“Ah, perhaps then it was to Margaret that I made it! The main point is that I’ve kept it.”
“Of course, Eugenia, it goes without saying, that when you have a young guest in the house my services are at your disposal.”
“Oh, certainly. Only, in this instance, I prefer to let all suggestions come from yourself. I know you only put up with my Southern relatives because of your regard for me, and, strong as is my faith in that sentiment, I don’t want to test it too severely; but I won’t detain you. Mrs. Gaston and Miss Trevennon accept with pleasure Mr. Gaston’s kind invitation for Monday evening. The opera is Favorita—isn’t it? Margaret has never heard it, I know; it will be very nice to initiate her. Will you be at home to dinner to-day?”
“Yes, of course,” replied the young man, looking back over his shoulder as he walked away.
“Oh, of course!” soliloquized his sister-in-law, as she turned back into her apartment. “Quite as if you were never known to do otherwise! Oh, the men! How facile they are! Louis, as well as the rest! I had expected something to come of this case of propinquity, but I did not expect it to come so quickly. He hasn’t dined out more than twice since she’s been here, and then with visible reluctance, and he has only been once to New York, and I suspect the designs are suffering. And Margaret too! It’s quite the same with her—saying to me last night that his manners are so fine that she is constrained to admit that, taking Louis as an exponent of the Northern system, it must be better than the one she had always supposed to be the best! It works rapidly both ways, but there must be a hitch before long, for in reality they are as far asunder as the poles. Every tradition and every prejudice of each is diametrically opposed to the other. How will it end, I wonder?”

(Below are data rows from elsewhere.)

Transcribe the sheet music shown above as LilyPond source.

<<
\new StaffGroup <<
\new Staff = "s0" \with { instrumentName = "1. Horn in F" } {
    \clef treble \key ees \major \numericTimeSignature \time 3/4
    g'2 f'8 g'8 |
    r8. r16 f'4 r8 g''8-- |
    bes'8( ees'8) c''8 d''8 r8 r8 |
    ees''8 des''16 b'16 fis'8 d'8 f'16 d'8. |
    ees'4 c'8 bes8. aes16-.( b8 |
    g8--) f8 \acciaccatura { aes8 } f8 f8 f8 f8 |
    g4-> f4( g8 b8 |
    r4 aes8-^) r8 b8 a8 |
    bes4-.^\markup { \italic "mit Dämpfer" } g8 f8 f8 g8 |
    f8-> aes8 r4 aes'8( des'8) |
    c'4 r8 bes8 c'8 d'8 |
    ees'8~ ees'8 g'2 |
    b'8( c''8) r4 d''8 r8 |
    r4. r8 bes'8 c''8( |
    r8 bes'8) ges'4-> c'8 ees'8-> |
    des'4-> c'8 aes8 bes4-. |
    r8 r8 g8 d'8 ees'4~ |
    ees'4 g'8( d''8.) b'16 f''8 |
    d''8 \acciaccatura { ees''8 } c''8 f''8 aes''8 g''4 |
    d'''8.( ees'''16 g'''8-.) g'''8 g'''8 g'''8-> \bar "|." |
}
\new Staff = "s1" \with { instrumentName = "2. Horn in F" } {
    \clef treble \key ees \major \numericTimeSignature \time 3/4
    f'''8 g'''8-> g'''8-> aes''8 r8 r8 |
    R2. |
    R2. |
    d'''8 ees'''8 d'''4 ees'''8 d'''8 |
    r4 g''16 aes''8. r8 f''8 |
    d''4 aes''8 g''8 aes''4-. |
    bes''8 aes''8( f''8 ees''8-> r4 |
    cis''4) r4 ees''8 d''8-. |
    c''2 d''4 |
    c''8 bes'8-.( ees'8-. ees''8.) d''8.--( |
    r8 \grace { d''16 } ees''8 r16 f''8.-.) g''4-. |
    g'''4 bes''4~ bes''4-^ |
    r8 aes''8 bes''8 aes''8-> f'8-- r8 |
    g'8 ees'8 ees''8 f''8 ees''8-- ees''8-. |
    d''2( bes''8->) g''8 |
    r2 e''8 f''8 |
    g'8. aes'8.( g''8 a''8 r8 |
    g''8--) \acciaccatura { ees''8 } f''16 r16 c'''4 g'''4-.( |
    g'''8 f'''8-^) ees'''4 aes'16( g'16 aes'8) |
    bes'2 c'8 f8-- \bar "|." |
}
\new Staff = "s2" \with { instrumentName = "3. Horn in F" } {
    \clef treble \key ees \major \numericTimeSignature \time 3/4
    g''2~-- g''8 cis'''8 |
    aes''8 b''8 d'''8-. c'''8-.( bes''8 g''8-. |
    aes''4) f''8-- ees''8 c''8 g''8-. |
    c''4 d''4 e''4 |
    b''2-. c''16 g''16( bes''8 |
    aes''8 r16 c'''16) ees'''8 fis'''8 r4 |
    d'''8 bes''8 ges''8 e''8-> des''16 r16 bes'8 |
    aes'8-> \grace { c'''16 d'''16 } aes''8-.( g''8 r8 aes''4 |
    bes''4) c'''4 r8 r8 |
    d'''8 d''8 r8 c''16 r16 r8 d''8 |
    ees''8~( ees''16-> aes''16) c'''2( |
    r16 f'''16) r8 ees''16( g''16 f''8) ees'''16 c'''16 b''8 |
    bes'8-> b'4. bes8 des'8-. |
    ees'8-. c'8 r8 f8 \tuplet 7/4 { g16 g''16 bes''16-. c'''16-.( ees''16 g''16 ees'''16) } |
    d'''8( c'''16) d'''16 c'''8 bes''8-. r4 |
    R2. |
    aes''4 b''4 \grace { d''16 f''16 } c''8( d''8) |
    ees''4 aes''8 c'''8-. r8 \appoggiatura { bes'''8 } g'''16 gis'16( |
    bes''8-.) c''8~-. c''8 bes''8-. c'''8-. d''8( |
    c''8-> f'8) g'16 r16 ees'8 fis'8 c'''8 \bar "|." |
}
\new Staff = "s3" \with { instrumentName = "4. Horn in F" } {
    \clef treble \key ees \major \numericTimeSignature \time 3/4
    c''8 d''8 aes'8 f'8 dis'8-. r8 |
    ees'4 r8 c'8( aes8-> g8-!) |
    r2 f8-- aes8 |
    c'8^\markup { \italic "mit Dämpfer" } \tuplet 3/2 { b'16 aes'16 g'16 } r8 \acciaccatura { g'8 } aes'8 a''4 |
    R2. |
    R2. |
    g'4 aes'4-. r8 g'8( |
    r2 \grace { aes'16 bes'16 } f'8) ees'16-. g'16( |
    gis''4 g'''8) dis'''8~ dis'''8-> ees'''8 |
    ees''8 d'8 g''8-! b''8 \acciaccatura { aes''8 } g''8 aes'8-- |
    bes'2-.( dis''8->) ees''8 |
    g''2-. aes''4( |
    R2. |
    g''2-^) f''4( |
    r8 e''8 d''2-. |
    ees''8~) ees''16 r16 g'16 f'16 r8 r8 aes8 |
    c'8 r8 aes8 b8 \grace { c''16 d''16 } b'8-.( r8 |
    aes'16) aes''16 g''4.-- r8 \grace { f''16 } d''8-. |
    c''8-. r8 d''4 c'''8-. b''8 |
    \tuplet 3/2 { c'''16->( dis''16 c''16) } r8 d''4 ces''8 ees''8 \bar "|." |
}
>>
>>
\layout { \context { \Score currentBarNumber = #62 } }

It happened that Mrs. Gaston did an unusual amount of shopping and visiting that day, and was so fatigued in consequence that she had dinner served to her in her own apartment, and Margaret dined alone with the two gentlemen. Afterward she went up and spent an hour with the vivacious invalid, whom she found lying on the bed, surrounded by an array of paper novels by miscellaneous authors, the titles of which were of such a flashy and trashy order that Margaret felt sure she would never have cared to turn the first page of any of them, and wondered much that her intelligent and cultivated cousin could find the least interest in their contents. Mrs. Gaston was in the habit of ridiculing these novels herself, but would say, with a laugh, that they were “the greatest rest to her,” and Margaret was continually expecting to find her immersed in some abstruse work, which would sufficiently tax her mental powers to account for the liberal allowance of relaxation which was to counteract it; but, so far, she had been disappointed.
Mrs. Gaston laid her novel by on Margaret’s entrance, and gave her young cousin a cordial welcome. The two sat talking busily until General Gaston came up to his dressing-room to prepare for a lecture to which he was going, and to which he offered to take Margaret. His wife put her veto on that plan, however, pronouncing it a stupid affair, and saying that Margaret would be better entertained at home.
“But you are not to stay up here with me, my dear,” she said. “Go down stairs. Some one will be coming in by-and-by, I dare say, and you must not think of coming back to entertain me. I am bent on seeing how this absurd story ends; it’s the most deliciously preposterous thing I ever read,—so bad, that it’s good! Say good-night now, dear. I know you are never dull; so I dismiss you to your own devices. I don’t know where Louis is, but he may come and join you after a while. There’s never much counting on him, however.”
When Margaret descended to the drawing-room, the library doors were thrown apart, and through them she could see Louis Gaston bending over some large sheets of heavy paper, on which he was drawing lines by careful measurement. He looked up at the sound of her footsteps, and, as she took a magazine from the table, and seated herself in a large chair before the fire, he came in with his pencil in his hand, and leaning his back against the end of the mantel, said:
“Eugenia tells me you have never seen Favorita, and I so rejoiced to put an end to that state of affairs! You don’t know what an absolute refreshment it has been to me to observe your enjoyment of the music you have heard since you have been here. I don’t think I have ever received from any one such an impression of a true appreciation of music. It seems rather odd, as you neither play nor sing yourself.”